In a cost-pressured consulting environment, Pacus frames taxonomy as a performance enabler: when people can find prior work, teams build on existing ideas rather than starting from scratch, improving both solution quality and innovation velocity. The core message is straightforward—taxonomy success depends on business alignment, user testing, and ongoing adjustment, not on getting the structure perfect in a one-time planning session.
Cornell Notes
Accenture’s Sue Pacus says taxonomy failures usually stem from governance gaps: KM teams define terms without enough business sponsorship and end-user input. A taxonomy must be business-relevant and understandable enough that users can search, browse, and tag content without friction. Success requires iterative validation (including card sorting) and ongoing monitoring after launch—watching for search frustration, low contribution rates, and confusing tagging patterns like over-tagging. Standardizing vocabulary is hard across silos, but usage data over time can reveal which terms users actually adopt, guiding cleanup.

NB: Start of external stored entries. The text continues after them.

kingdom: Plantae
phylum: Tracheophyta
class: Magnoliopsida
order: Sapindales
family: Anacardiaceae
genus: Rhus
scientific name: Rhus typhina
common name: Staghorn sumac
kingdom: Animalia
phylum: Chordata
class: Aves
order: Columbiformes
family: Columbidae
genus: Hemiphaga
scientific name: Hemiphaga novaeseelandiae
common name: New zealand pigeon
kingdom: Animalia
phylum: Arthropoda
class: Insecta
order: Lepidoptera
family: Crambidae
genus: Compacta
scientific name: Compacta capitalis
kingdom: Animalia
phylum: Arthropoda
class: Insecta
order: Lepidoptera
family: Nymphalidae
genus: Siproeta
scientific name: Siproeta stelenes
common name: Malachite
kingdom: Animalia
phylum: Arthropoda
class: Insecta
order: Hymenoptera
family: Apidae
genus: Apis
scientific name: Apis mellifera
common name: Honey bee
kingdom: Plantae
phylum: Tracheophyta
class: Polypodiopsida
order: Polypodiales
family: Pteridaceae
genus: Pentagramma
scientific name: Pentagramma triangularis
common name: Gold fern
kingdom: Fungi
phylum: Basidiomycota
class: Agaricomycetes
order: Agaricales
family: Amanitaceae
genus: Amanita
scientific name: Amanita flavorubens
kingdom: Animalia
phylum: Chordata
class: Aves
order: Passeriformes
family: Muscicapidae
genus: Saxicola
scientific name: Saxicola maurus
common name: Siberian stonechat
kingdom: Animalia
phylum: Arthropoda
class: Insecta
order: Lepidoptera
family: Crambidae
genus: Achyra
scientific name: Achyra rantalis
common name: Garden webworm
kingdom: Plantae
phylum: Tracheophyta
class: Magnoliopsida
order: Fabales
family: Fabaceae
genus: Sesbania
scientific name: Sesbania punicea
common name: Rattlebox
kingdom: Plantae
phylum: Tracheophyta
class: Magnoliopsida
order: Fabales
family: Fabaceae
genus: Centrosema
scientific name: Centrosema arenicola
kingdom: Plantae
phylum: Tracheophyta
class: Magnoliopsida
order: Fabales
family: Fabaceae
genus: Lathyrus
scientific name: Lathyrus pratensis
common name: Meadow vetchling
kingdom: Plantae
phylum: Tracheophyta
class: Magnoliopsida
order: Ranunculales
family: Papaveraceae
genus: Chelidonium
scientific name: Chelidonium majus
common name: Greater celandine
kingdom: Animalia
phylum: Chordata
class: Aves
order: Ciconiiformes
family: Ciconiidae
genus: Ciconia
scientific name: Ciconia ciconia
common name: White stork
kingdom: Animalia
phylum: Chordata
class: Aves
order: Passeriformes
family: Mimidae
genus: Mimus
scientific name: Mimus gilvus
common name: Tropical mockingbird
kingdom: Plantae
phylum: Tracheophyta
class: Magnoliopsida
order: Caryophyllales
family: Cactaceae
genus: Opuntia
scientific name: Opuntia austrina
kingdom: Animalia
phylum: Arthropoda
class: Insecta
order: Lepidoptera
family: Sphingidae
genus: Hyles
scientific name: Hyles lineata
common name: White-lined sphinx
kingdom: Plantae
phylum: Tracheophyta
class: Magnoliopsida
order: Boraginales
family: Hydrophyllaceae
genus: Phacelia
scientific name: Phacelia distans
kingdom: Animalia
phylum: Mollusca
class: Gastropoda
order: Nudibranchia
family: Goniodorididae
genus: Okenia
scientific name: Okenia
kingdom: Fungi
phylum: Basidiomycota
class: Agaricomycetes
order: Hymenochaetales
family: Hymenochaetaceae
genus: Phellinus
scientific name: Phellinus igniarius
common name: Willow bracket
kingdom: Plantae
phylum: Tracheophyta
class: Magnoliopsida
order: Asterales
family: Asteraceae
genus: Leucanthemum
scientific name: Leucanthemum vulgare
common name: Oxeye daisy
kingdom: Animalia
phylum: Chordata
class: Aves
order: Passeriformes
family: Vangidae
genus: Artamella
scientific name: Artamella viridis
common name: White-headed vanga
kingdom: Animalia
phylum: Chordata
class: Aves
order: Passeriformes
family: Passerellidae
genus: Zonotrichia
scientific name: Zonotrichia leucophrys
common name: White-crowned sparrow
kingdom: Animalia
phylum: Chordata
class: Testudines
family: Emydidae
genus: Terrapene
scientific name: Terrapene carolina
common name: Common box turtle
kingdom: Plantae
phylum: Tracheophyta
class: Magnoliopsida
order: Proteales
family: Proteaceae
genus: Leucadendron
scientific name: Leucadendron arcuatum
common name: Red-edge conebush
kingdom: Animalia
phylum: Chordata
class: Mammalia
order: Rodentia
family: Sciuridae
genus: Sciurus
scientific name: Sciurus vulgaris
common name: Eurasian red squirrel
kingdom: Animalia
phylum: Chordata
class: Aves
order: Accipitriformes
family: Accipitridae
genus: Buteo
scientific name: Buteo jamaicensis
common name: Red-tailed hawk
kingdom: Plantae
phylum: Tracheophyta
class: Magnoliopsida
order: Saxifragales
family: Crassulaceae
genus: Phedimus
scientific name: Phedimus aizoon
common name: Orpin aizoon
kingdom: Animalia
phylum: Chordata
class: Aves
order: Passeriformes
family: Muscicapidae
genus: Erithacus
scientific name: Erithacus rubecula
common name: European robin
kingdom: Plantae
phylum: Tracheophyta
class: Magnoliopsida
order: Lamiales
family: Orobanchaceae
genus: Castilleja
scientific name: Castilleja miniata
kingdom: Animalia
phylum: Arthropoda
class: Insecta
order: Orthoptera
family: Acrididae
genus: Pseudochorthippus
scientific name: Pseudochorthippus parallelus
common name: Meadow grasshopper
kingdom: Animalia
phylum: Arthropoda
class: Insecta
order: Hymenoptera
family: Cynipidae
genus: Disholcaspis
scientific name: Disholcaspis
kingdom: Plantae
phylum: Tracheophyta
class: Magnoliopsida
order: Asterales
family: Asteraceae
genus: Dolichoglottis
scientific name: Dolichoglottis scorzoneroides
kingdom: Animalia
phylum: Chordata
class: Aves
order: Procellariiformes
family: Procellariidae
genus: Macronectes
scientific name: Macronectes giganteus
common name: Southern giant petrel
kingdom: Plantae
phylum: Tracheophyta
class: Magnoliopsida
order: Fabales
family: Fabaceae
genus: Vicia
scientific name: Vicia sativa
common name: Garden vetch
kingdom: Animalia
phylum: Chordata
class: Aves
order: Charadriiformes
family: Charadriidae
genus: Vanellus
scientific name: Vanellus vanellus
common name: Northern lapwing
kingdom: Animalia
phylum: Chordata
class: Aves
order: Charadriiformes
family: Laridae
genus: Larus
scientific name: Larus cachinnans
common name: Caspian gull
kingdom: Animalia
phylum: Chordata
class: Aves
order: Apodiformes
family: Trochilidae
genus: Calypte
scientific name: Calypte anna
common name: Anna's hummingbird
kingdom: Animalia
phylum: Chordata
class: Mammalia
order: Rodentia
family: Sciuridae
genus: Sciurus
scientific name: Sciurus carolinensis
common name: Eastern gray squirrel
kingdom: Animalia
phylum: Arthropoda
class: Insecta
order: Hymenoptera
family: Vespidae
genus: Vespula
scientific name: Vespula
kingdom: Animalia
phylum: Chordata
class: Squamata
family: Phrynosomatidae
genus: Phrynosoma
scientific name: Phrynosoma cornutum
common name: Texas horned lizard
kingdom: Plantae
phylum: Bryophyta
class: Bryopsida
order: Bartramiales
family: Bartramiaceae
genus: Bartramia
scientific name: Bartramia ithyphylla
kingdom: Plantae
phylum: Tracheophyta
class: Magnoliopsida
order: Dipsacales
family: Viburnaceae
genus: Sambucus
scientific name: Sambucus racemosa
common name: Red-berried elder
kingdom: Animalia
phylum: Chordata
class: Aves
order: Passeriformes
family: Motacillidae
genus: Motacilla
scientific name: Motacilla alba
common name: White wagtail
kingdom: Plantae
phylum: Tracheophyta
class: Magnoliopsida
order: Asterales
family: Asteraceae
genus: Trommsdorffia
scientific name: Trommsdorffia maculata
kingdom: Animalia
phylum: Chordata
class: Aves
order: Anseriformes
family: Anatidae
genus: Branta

When taxonomy works, organizations save time and money by reducing reinvention and enabling teams to build on existing knowledge.
Why does taxonomy often fail when KM teams “just set it up” internally?
What does “business relevance” look like in practice, and how can teams avoid overcomplicating it?
What early and post-launch signals indicate the taxonomy is off track?
How do organizations detect whether a standard vocabulary is actually working across silos?
How should KM leaders educate stakeholders and motivate adoption?
Why does taxonomy quality affect innovation and cost in consulting and other industries?
Review Questions
- What specific user behaviors (search and tagging) indicate a taxonomy may not be business-relevant?
- How does card sorting function as a validation method for taxonomy design?
- Why can standardizing vocabulary across business units be contentious, and what data can resolve the disagreement?
Key Points
- 1
Taxonomy success depends on securing the right sponsorship and involving business stakeholders and end users when defining terms and classifications.
- 2
Classification must be designed for findability through both search and browse, because it ultimately provides context for users.
- 3
Iterative testing—such as card sorting—helps validate whether users categorize information the same way the taxonomy intends.
- 4
After launch, monitor search frustration, contribution rates, and tagging behavior (including over-tagging) to detect misalignment quickly.
- 5
Standardizing vocabulary across silos is difficult, but usage over time can reveal which terms users actually adopt for searching and tagging.
- 6
Translate taxonomy value into executive-friendly outcomes like saving time and money, using familiar examples to make the benefits concrete.
- 7
Good taxonomy reduces reinvention and helps teams innovate by building on prior work instead of starting from scratch.